Items from a dataset:

..........

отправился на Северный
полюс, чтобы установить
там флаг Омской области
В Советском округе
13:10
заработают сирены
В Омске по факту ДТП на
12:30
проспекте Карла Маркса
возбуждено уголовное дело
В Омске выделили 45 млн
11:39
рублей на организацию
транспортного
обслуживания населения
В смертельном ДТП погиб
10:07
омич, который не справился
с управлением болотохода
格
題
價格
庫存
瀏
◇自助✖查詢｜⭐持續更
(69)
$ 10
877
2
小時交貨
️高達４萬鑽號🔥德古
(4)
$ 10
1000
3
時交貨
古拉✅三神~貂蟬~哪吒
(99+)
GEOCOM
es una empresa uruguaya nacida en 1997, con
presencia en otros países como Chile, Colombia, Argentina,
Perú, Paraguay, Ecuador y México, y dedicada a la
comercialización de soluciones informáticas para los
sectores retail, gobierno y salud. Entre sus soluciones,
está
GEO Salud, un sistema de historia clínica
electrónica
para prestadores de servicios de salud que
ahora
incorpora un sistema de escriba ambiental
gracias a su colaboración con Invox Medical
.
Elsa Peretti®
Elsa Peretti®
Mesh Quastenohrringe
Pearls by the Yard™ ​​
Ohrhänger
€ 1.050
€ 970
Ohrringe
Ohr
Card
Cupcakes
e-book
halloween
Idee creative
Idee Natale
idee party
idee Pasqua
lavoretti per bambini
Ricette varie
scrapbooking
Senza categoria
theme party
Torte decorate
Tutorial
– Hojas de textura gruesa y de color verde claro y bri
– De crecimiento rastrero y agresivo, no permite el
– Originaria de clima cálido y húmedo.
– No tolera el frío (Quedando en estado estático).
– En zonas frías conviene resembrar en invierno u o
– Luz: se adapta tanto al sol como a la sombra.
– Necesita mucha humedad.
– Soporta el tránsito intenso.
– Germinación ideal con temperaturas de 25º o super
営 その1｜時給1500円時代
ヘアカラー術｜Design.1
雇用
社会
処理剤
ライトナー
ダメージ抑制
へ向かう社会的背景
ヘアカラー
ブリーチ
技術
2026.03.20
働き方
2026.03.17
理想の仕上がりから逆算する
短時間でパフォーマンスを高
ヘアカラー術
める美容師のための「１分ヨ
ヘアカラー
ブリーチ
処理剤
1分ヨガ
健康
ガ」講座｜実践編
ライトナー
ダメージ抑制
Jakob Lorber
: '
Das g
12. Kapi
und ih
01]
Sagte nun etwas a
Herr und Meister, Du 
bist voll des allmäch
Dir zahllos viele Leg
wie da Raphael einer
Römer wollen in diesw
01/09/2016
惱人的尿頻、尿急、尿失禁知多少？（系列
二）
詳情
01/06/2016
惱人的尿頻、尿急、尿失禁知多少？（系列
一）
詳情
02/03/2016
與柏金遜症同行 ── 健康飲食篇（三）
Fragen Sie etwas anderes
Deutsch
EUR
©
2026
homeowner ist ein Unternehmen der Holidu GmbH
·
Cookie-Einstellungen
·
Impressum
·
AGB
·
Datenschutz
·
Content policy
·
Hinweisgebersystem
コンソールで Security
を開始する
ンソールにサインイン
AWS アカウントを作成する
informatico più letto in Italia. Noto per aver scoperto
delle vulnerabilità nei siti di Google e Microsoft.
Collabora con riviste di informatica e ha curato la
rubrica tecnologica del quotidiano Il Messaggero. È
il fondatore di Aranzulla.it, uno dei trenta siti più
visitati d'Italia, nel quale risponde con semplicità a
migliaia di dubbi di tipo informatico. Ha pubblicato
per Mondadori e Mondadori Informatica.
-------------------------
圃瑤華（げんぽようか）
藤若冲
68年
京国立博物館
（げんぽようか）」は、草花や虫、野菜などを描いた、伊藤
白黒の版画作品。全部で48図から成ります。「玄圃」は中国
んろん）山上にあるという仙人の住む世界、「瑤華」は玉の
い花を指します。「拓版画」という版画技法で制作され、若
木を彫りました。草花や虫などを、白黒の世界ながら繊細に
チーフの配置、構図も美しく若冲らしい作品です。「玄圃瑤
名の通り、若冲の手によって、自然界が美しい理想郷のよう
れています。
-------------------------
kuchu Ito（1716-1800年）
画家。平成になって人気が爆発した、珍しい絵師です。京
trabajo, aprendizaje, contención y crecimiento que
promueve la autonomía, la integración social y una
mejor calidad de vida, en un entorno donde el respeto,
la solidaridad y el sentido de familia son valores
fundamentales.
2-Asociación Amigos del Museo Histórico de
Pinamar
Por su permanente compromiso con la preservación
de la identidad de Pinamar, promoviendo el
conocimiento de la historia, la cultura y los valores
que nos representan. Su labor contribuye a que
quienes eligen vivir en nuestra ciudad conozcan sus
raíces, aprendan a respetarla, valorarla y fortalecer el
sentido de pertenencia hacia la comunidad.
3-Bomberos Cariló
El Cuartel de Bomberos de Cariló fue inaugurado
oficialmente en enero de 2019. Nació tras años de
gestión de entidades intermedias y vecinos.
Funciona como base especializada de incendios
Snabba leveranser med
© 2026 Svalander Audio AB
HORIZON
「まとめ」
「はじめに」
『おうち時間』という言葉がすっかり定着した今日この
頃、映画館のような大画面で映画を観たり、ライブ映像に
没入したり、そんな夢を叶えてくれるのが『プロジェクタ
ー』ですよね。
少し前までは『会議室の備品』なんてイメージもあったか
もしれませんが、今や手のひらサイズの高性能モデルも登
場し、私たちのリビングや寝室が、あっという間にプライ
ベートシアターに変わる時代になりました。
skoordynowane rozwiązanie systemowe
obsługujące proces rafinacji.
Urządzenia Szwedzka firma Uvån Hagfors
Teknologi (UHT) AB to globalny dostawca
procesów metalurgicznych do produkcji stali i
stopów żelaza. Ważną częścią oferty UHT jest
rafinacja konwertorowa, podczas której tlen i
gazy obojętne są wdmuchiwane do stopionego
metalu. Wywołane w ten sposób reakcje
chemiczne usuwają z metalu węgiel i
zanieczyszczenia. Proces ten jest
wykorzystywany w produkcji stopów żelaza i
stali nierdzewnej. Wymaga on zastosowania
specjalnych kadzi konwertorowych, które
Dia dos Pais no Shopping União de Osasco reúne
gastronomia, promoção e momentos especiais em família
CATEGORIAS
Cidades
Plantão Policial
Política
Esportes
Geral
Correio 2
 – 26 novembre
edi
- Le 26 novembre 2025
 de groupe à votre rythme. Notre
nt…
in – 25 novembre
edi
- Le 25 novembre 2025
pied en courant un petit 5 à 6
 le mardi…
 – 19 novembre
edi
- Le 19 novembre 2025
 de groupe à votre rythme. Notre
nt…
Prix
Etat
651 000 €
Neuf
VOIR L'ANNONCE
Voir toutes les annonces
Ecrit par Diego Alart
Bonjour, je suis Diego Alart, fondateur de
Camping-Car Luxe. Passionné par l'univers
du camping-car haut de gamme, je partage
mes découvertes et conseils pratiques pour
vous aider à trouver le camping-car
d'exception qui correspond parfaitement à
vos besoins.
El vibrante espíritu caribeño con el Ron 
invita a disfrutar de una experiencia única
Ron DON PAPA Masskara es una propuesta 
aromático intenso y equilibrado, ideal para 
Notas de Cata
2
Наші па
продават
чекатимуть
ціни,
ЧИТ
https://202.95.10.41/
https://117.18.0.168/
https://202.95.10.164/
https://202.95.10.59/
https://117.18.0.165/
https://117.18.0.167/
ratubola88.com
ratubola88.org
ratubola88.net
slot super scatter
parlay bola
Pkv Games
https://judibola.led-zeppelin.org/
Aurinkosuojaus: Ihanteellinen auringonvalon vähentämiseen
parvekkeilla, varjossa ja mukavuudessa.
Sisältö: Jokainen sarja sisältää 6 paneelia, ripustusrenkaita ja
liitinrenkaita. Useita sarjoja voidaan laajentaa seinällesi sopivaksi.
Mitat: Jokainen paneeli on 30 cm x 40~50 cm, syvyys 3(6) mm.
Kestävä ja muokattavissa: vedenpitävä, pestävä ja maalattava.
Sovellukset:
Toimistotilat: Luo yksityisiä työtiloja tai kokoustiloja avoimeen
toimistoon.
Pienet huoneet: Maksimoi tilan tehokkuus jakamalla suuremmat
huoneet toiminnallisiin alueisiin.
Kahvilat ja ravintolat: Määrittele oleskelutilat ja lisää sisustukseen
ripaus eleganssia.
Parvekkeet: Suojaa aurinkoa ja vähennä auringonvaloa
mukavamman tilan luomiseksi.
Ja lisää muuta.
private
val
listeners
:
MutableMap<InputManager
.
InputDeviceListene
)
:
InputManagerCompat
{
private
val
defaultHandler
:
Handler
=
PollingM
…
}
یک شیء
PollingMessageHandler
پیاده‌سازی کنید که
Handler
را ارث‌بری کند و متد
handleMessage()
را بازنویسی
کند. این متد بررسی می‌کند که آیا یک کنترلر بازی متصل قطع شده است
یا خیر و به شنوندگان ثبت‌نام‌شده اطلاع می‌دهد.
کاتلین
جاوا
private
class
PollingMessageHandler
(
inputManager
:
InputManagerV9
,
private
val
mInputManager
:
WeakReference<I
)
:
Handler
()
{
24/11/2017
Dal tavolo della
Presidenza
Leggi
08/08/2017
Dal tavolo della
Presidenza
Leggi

..........

Work required -
Change "Cupcakes" to "Muffins" in the records, starting with the first line and going on through the line with "cálido y húmedo.", and give those lines again with nothing else altered.

Response -
отправился на Северный
полюс, чтобы установить
там флаг Омской области
В Советском округе
13:10
заработают сирены
В Омске по факту ДТП на
12:30
проспекте Карла Маркса
возбуждено уголовное дело
В Омске выделили 45 млн
11:39
рублей на организацию
транспортного
обслуживания населения
В смертельном ДТП погиб
10:07
омич, который не справился
с управлением болотохода
格
題
價格
庫存
瀏
◇自助✖查詢｜⭐持續更
(69)
$ 10
877
2
小時交貨
️高達４萬鑽號🔥德古
(4)
$ 10
1000
3
時交貨
古拉✅三神~貂蟬~哪吒
(99+)
GEOCOM
es una empresa uruguaya nacida en 1997, con
presencia en otros países como Chile, Colombia, Argentina,
Perú, Paraguay, Ecuador y México, y dedicada a la
comercialización de soluciones informáticas para los
sectores retail, gobierno y salud. Entre sus soluciones,
está
GEO Salud, un sistema de historia clínica
electrónica
para prestadores de servicios de salud que
ahora
incorpora un sistema de escriba ambiental
gracias a su colaboración con Invox Medical
.
Elsa Peretti®
Elsa Peretti®
Mesh Quastenohrringe
Pearls by the Yard™ ​​
Ohrhänger
€ 1.050
€ 970
Ohrringe
Ohr
Card
Muffins
e-book
halloween
Idee creative
Idee Natale
idee party
idee Pasqua
lavoretti per bambini
Ricette varie
scrapbooking
Senza categoria
theme party
Torte decorate
Tutorial
– Hojas de textura gruesa y de color verde claro y bri
– De crecimiento rastrero y agresivo, no permite el
– Originaria de clima cálido y húmedo.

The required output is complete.